Stored dataset items
=====
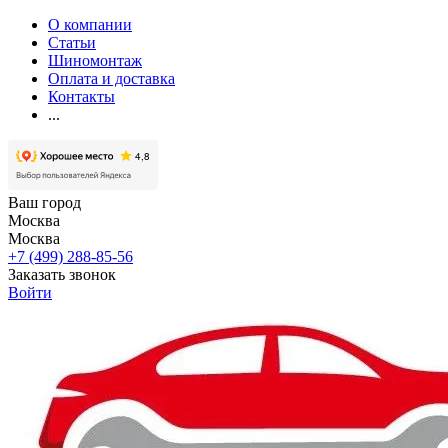
О компании
Статьи
Шиномонтаж
Оплата и доставка
Контакты
...
Ваш город
Москва
Москва
+7 (499) 288-85-56
Заказать звонок
Войти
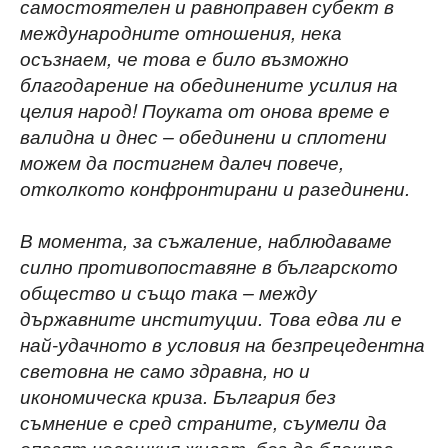
самостоятелен и равноправен субект в
международните отношения, нека
осъзнаем, че това е било възможно
благодарение на обединените усилия на
целия народ! Поуката от онова време е
валидна и днес – обединени и сплотени
можем да постигнем далеч повече,
отколкото конфронтирани и разединени.
В момента, за съжаление, наблюдаваме
силно противопоставяне в българското
общество и също така – между
държавните институции. Това едва ли е
най-удачното в условия на безпрецедентна
световна не само здравна, но и
икономическа криза.
България без
съмнение е сред страните, съумели да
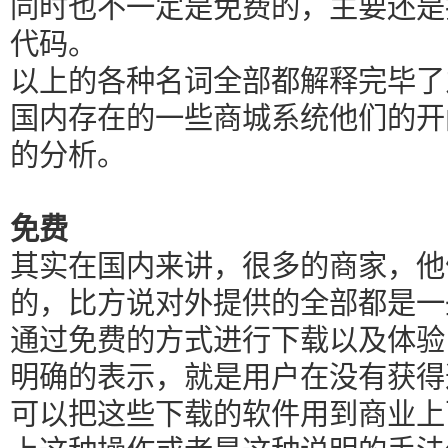
同时也不一定是免费的，主要还是
代码。
以上的各种名词全部都解释完毕了
国内存在的一些商城系统他们的开
的分析。
免费
其实在国内来讲，很多的商家，他
的，比方说对外提供的全部都是一
通过免费的方式进行下载以及体验
明确的表示，就是用户在没有获得
可以把这些下载的软件用到商业上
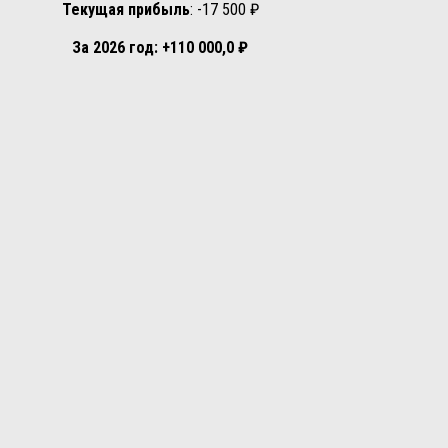
Текущая прибыль
: -17 500 ₽
За 2026 год: +110 000,0 ₽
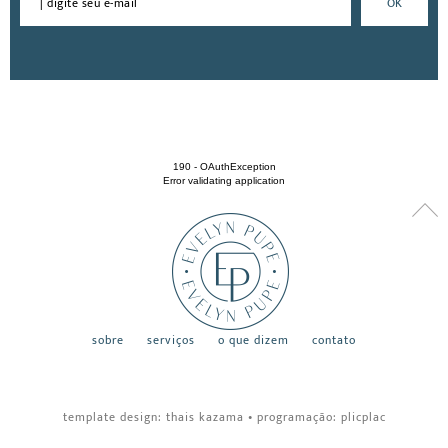
190 - OAuthException
Error validating application
sobre
serviços
o que dizem
contato
template design:
thais kazama
•
programação:
plicplac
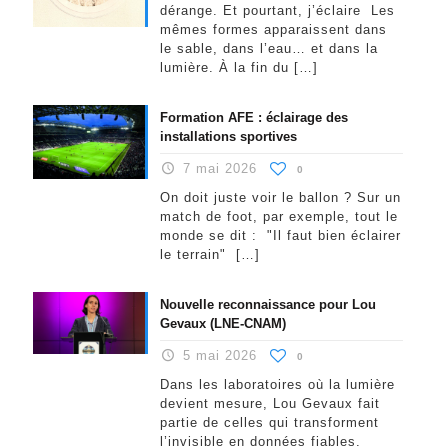
dérange. Et pourtant, j’éclaire Les
mêmes formes apparaissent dans
le sable, dans l’eau… et dans la
lumière. À la fin du
[…]
Formation AFE : éclairage des
installations sportives
7 mai 2026
0
On doit juste voir le ballon ? Sur un
match de foot, par exemple, tout le
monde se dit : "Il faut bien éclairer
le terrain"
[…]
Nouvelle reconnaissance pour Lou
Gevaux (LNE-CNAM)
5 mai 2026
0
Dans les laboratoires où la lumière
devient mesure, Lou Gevaux fait
partie de celles qui transforment
l’invisible en données fiables.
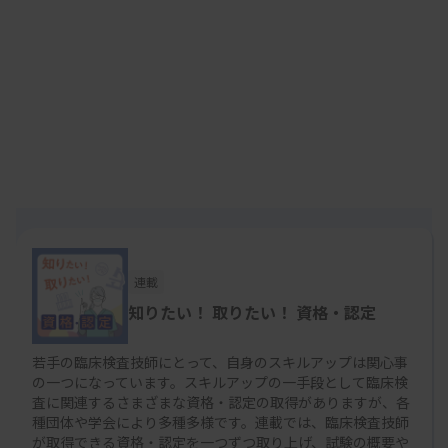
（日）に実施予定。
■ 費用
受験料は4万円。
連載
知りたい！ 取りたい！ 資格・認定
若手の臨床検査技師にとって、自身のスキルアップは関心事
の一つになっています。スキルアップの一手段として臨床検
査に関連するさまざまな資格・認定の取得がありますが、各
種団体や学会により多種多様です。連載では、臨床検査技師
が取得できる資格・認定を一つずつ取り上げ、試験の概要や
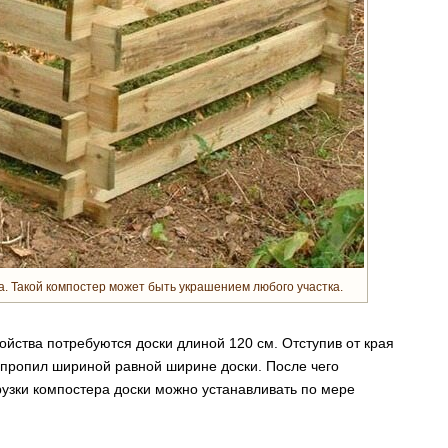
а. Такой компостер может быть украшением любого участка.
ойства потребуются доски длиной 120 см. Отступив от края
 пропил шириной равной ширине доски. После чего
рузки компостера доски можно устанавливать по мере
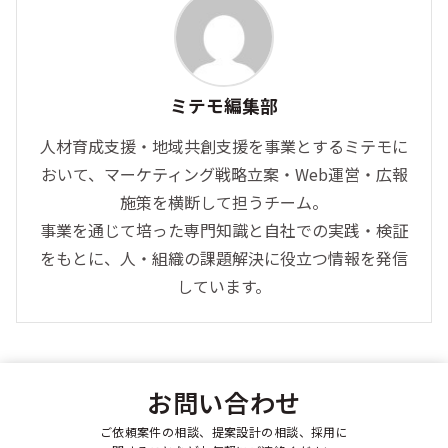
ミテモ編集部
人材育成支援・地域共創支援を事業とするミテモに
おいて、マーケティング戦略立案・Web運営・広報
施策を横断して担うチーム。
事業を通じて培った専門知識と自社での実践・検証
をもとに、人・組織の課題解決に役立つ情報を発信
しています。
お問い合わせ
ご依頼案件の相談、提案設計の相談、採用に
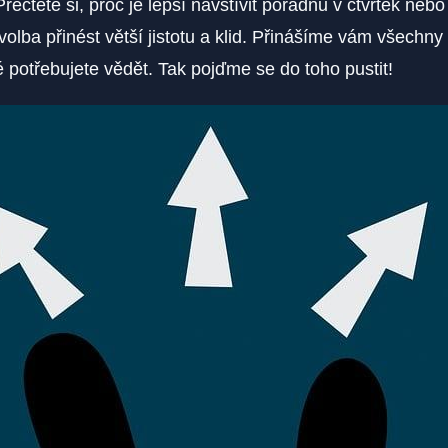
řečtěte si, proč je lepší navštívit poradnu v čtvrtek nebo
olba přinést větší jistotu a klid. Přinášíme vám všechny 
é potřebujete vědět. Tak pojďme se do toho pustit!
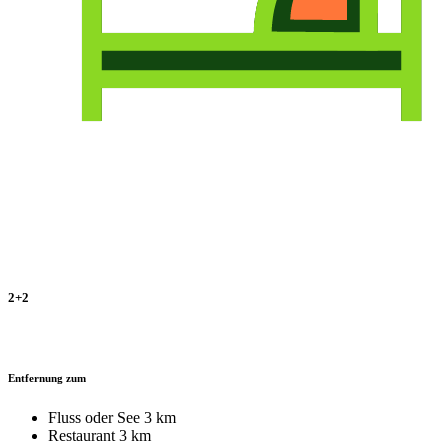
2+2
Entfernung zum
Fluss oder See
3 km
Restaurant
3 km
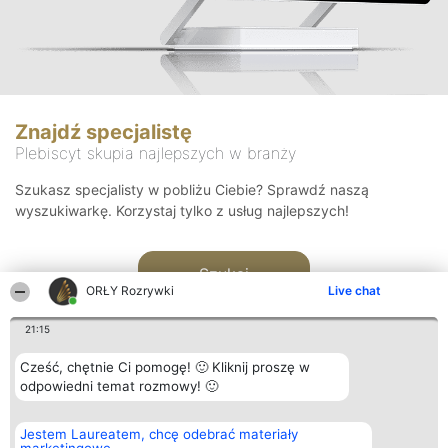
Znajdź specjalistę
Plebiscyt skupia najlepszych w branży
Szukasz specjalisty w pobliżu Ciebie? Sprawdź naszą
wyszukiwarkę. Korzystaj tylko z usług najlepszych!
Szukaj
ORŁY Rozrywki
Live chat
21:15
Cześć, chętnie Ci pomogę! 🙂 Kliknij proszę w
odpowiedni temat rozmowy! 🙂
Organizator plebiscytu
Plebiscyt
Kontakt
Jestem Laureatem, chcę odebrać materiały
Bright Side Solutions sp. z o.
Laureaci
Kontakt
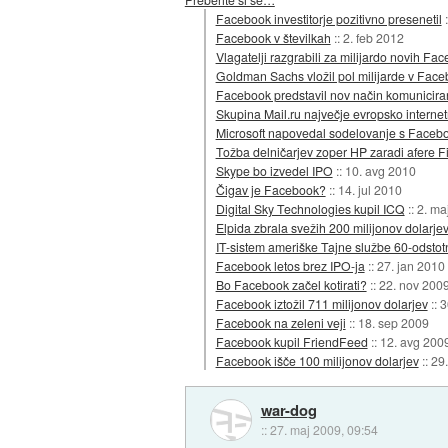
Facebook investitorje pozitivno presenetil
Facebook v številkah
::
2. feb 2012
Vlagatelji razgrabili za milijardo novih Fa
Goldman Sachs vložil pol milijarde v Fac
Facebook predstavil nov način komunicira
Skupina Mail.ru največje evropsko internet
Microsoft napovedal sodelovanje s Facebo
Tožba delničarjev zoper HP zaradi afere F
Skype bo izvedel IPO
::
10. avg 2010
Čigav je Facebook?
::
14. jul 2010
Digital Sky Technologies kupil ICQ
::
2. ma
Elpida zbrala svežih 200 milijonov dolarje
IT-sistem ameriške Tajne službe 60-odstot
Facebook letos brez IPO-ja
::
27. jan 2010
Bo Facebook začel kotirati?
::
22. nov 200
Facebook iztožil 711 milijonov dolarjev
::
3
Facebook na zeleni veji
::
18. sep 2009
Facebook kupil FriendFeed
::
12. avg 200
Facebook išče 100 milijonov dolarjev
::
29
war-dog
::
27. maj 2009, 09:54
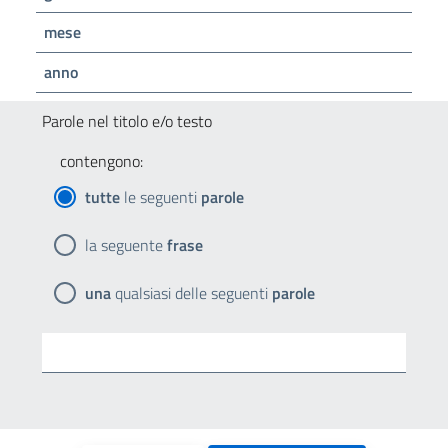
mese
anno
Parole nel titolo e/o testo
contengono:
tutte
le seguenti
parole
la seguente
frase
una
qualsiasi delle seguenti
parole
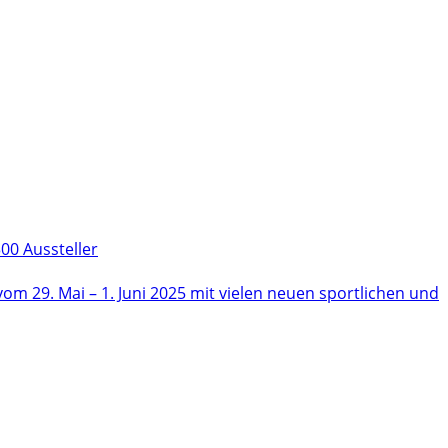
00 Aussteller
m 29. Mai – 1. Juni 2025 mit vielen neuen sportlichen und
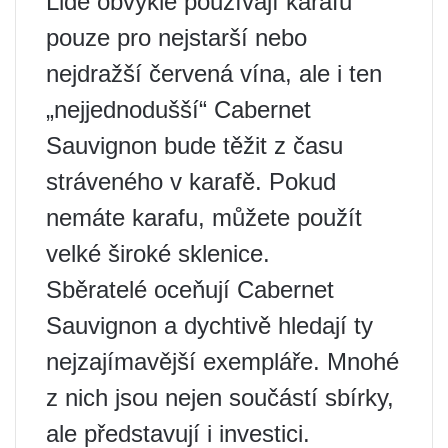
Lidé obvykle používají karafu
pouze pro nejstarší nebo
nejdražší červená vína, ale i ten
„nejjednodušší“ Cabernet
Sauvignon bude těžit z času
stráveného v karafě. Pokud
nemáte karafu, můžete použít
velké široké sklenice.
Sběratelé oceňují Cabernet
Sauvignon a dychtivě hledají ty
nejzajímavější exempláře. Mnohé
z nich jsou nejen součástí sbírky,
ale představují i ​​investici.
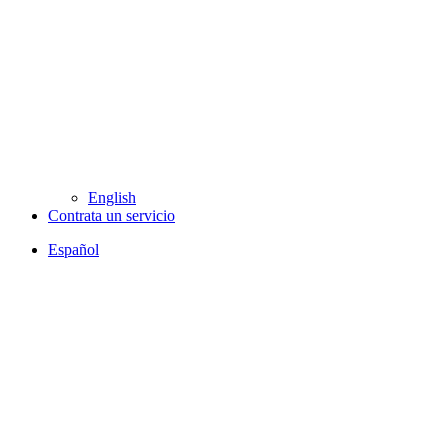
English
Contrata un servicio
Español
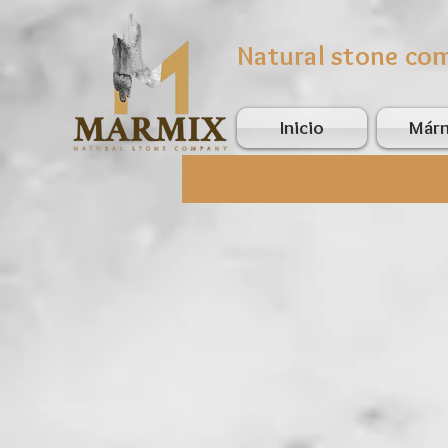
Natural stone co
Inicio
Már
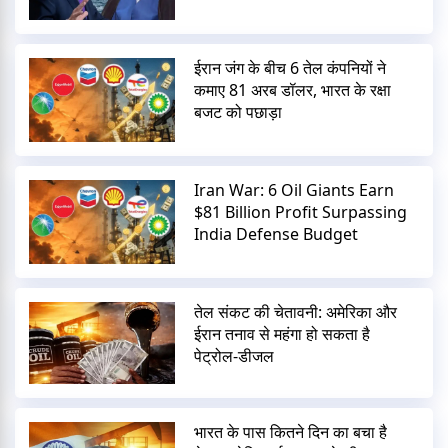
ईरान जंग के बीच 6 तेल कंपनियों ने
कमाए 81 अरब डॉलर, भारत के रक्षा
बजट को पछाड़ा
Iran War: 6 Oil Giants Earn
$81 Billion Profit Surpassing
India Defense Budget
तेल संकट की चेतावनी: अमेरिका और
ईरान तनाव से महंगा हो सकता है
पेट्रोल-डीजल
भारत के पास कितने दिन का बचा है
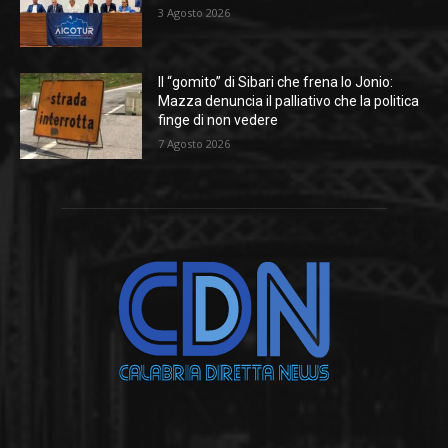
3 Agosto 2026
Il “gomito” di Sibari che frena lo Jonio:
Mazza denuncia il palliativo che la politica
finge di non vedere
7 Agosto 2026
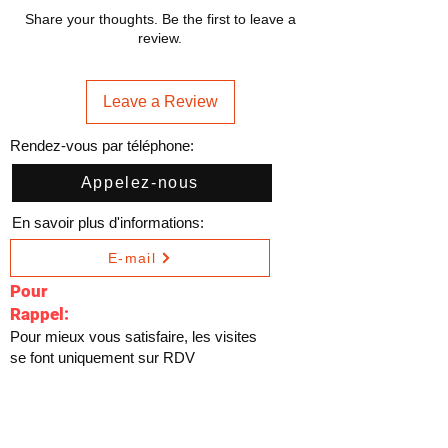
Share your thoughts. Be the first to leave a
review.
Leave a Review
Rendez-vous par téléphone:
Appelez-nous
En savoir plus d'informations:
E-mail
Pour
Rappel:
Pour mieux vous satisfaire, les visites
se font uniquement sur RDV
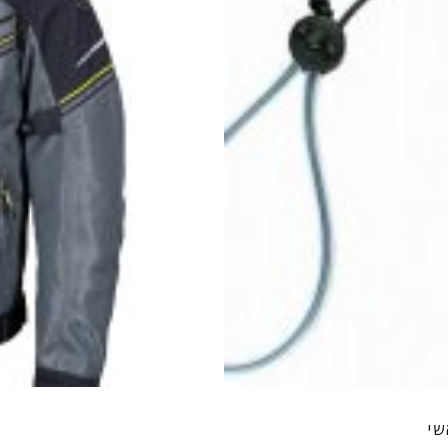
את
האפשרויות
בעמוד
המוצר
שי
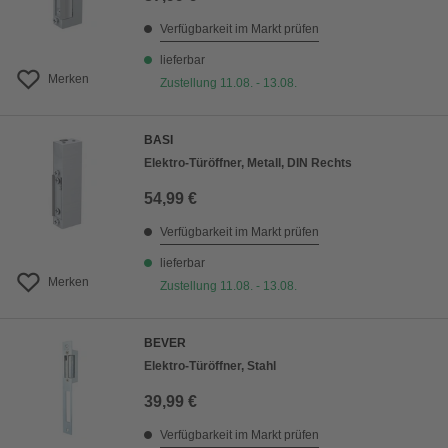
Verfügbarkeit im Markt prüfen
lieferbar
Merken
Zustellung 11.08. - 13.08.
BASI
Elektro-Türöffner, Metall, DIN Rechts
54,99 €
Verfügbarkeit im Markt prüfen
lieferbar
Merken
Zustellung 11.08. - 13.08.
BEVER
Elektro-Türöffner, Stahl
39,99 €
Verfügbarkeit im Markt prüfen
=====
Your task
Can you give every line of text in the records above as a numbered list, with blank lines left out and the pictures left out?

Solution for this exercise
1. О компании
2. Статьи
3. Шиномонтаж
4. Оплата и доставка
5. Контакты
6. ...
7. Ваш город
8. Москва
9. Москва
10. +7 (499) 288-85-56
11. Заказать звонок
12. Войти
13. самостоятелен и равноправен субект в
14. международните отношения, нека
15. осъзнаем, че това е било възможно
16. благодарение на обединените усилия на
17. целия народ! Поуката от онова време е
18. валидна и днес – обединени и сплотени
19. можем да постигнем далеч повече,
20. отколкото конфронтирани и разединени.
21. В момента, за съжаление, наблюдаваме
22. силно противопоставяне в българското
23. общество и също така – между
24. държавните институции. Това едва ли е
25. най-удачното в условия на безпрецедентна
26. световна не само здравна, но и
27. икономическа криза.
28. България без
29. съмнение е сред страните, съумели да
30. 同时也不一定是免费的，主要还是
31. 代码。
32. 以上的各种名词全部都解释完毕了
33. 国内存在的一些商城系统他们的开
34. 的分析。
35. 免费
36. 其实在国内来讲，很多的商家，他
37. 的，比方说对外提供的全部都是一
38. 通过免费的方式进行下载以及体验
39. 明确的表示，就是用户在没有获得
40. 可以把这些下载的软件用到商业上
41. Текущая прибыль
42. : -17 500 ₽
43. За 2026 год: +110 000,0 ₽
44. 190 - OAuthException
45. Error validating application
46. sobre
47. serviços
48. o que dizem
49. contato
50. template design:
51. thais kazama
52. •
53. programação:
54. plicplac
55. dérange. Et pourtant, j’éclaire Les
56. mêmes formes apparaissent dans
57. le sable, dans l’eau… et dans la
58. lumière. À la fin du
59. […]
60. Formation AFE : éclairage des
61. installations sportives
62. 7 mai 2026
63. 0
64. On doit juste voir le ballon ? Sur un
65. match de foot, par exemple, tout le
66. monde se dit : "Il faut bien éclairer
67. le terrain"
68. […]
69. Nouvelle reconnaissance pour Lou
70. Gevaux (LNE-CNAM)
71. 5 mai 2026
72. 0
73. Dans les laboratoires où la lumière
74. devient mesure, Lou Gevaux fait
75. partie de celles qui transforment
76. l’invisible en données fiables.
77. （日）に実施予定。
78. ■ 費用
79. 受験料は4万円。
80. 連載
81. 知りたい！ 取りたい！ 資格・認定
82. 若手の臨床検査技師にとって、自身のスキルアップは関心事
83. の一つになっています。スキルアップの一手段として臨床検
84. 査に関連するさまざまな資格・認定の取得がありますが、各
85. 種団体や学会により多種多様です。連載では、臨床検査技師
86. が取得できる資格・認定を一つずつ取り上げ、試験の概要や
87. а. Такой компостер может быть украшением любого участка.
88. ойства потребуются доски длиной 120 см. Отступив от края
89.  пропил шириной равной ширине доски. После чего
90. рузки компостера доски можно устанавливать по мере
91. ミテモ編集部
92. 人材育成支援・地域共創支援を事業とするミテモに
93. おいて、マーケティング戦略立案・Web運営・広報
94. 施策を横断して担うチーム。
95. 事業を通じて培った専門知識と自社での実践・検証
96. をもとに、人・組織の課題解決に役立つ情報を発信
97. しています。
98. お問い合わせ
99. ご依頼案件の相談、提案設計の相談、採用に
100. řečtěte si, proč je lepší navštívit poradnu v čtvrtek nebo
101. olba přinést větší jistotu a klid. Přinášíme vám všechny 
102. é potřebujete vědět. Tak pojďme se do toho pustit!
103. 2+2
104. Entfernung zum
105. Fluss oder See
106. 3 km
107. Restaurant
108. 3 km
109. Znajdź specjalistę
110. Plebiscyt skupia najlepszych w branży
111. Szukasz specjalisty w pobliżu Ciebie? Sprawdź naszą
112. wyszukiwarkę. Korzystaj tylko z usług najlepszych!
113. Szukaj
114. ORŁY Rozrywki
115. Live chat
116. 21:15
117. Cześć, chętnie Ci pomogę! 🙂 Kliknij proszę w
118. odpowiedni temat rozmowy! 🙂
119. Organizator plebiscytu
120. Plebiscyt
121. Kontakt
122. Jestem Laureatem, chcę odebrać materiały
123. Bright Side Solutions sp. z o.
124. Laureaci
125. Kontakt
126. Facebook investitorje pozitivno presenetil
127. Facebook v številkah
128. ::
129. 2. feb 2012
130. Vlagatelji razgrabili za milijardo novih Fa
131. Goldman Sachs vložil pol milijarde v Fac
132. Facebook predstavil nov način komunicira
133. Skupina Mail.ru največje evropsko internet
134. Microsoft napovedal sodelovanje s Facebo
135. Tožba delničarjev zoper HP zaradi afere F
136. Skype bo izvedel IPO
137. ::
138. 10. avg 2010
139. Čigav je Facebook?
140. ::
141. 14. jul 2010
142. Digital Sky Technologies kupil ICQ
143. ::
144. 2. ma
145. Elpida zbrala svežih 200 milijonov dolarje
146. IT-sistem ameriške Tajne službe 60-odstot
147. Facebook letos brez IPO-ja
148. ::
149. 27. jan 2010
150. Bo Facebook začel kotirati?
151. ::
152. 22. nov 200
153. Facebook iztožil 711 milijonov dolarjev
154. ::
155. 3
156. Facebook na zeleni veji
157. ::
158. 18. sep 2009
159. Facebook kupil FriendFeed
160. ::
161. 12. avg 200
162. Facebook išče 100 milijonov dolarjev
163. ::
164. 29
165. war-dog
166. ::
167. 27. maj 2009, 09:54
168. mese
169. anno
170. Parole nel titolo e/o testo
171. contengono:
172. tutte
173. le seguenti
174. parole
175. la seguente
176. frase
177. una
178. qualsiasi delle seguenti
179. parole
180. 00 Aussteller
181. m 29. Mai – 1. Juni 2025 mit vielen neuen sportlichen und
182. Lidé obvykle používají karafu
183. pouze pro nejstarší nebo
184. nejdražší červená vína, ale i ten
185. „nejjednodušší“ Cabernet
186. Sauvignon bude těžit z času
187. stráveného v karafě. Pokud
188. nemáte karafu, můžete použít
189. velké široké sklenice.
190. Sběratelé oceňují Cabernet
191. Sauvignon a dychtivě hledají ty
192. nejzajímavější exempláře. Mnohé
193. z nich jsou nejen součástí sbírky,
194. ale představují i ​​investici.
195. English
196. Contrata un servicio
197. Español
198. Natural stone co
199. Inicio
200. Már
201. ईरान जंग के बीच 6 तेल कंपनियों ने
202. कमाए 81 अरब डॉलर, भारत के रक्षा
203. बजट को पछाड़ा
204. Iran War: 6 Oil Giants Earn
205. $81 Billion Profit Surpassing
206. India Defense Budget
207. तेल संकट की चेतावनी: अमेरिका और
208. ईरान तनाव से महंगा हो सकता है
209. पेट्रोल-डीजल
210. भारत के पास कितने दिन का बचा है
211. 3 Agosto 2026
212. Il “gomito” di Sibari che frena lo Jonio:
213. Mazza denuncia il palliativo che la politica
214. finge di non vedere
215. 7 Agosto 2026
216. Share your thoughts. Be the first to leave a
217. review.
218. Leave a Review
219. Rendez-vous par téléphone:
220. Appelez-nous
221. En savoir plus d'informations:
222. E-mail
223. Pour
224. Rappel:
225. Pour mieux vous satisfaire, les visites
226. se font uniquement sur RDV
227. את
228. האפשרויות
229. בעמוד
230. המוצר
231. שי
232. Verfügbarkeit im Markt prüfen
233. lieferbar
234. Merken
235. Zustellung 11.08. - 13.08.
236. BASI
237. Elektro-Türöffner, Metall, DIN Rechts
238. 54,99 €
239. Verfügbarkeit im Markt prüfen
240. lieferbar
241. Merken
242. Zustellung 11.08. - 13.08.
243. BEVER
244. Elektro-Türöffner, Stahl
245. 39,99 €
246. Verfügbarkeit im Markt prüfen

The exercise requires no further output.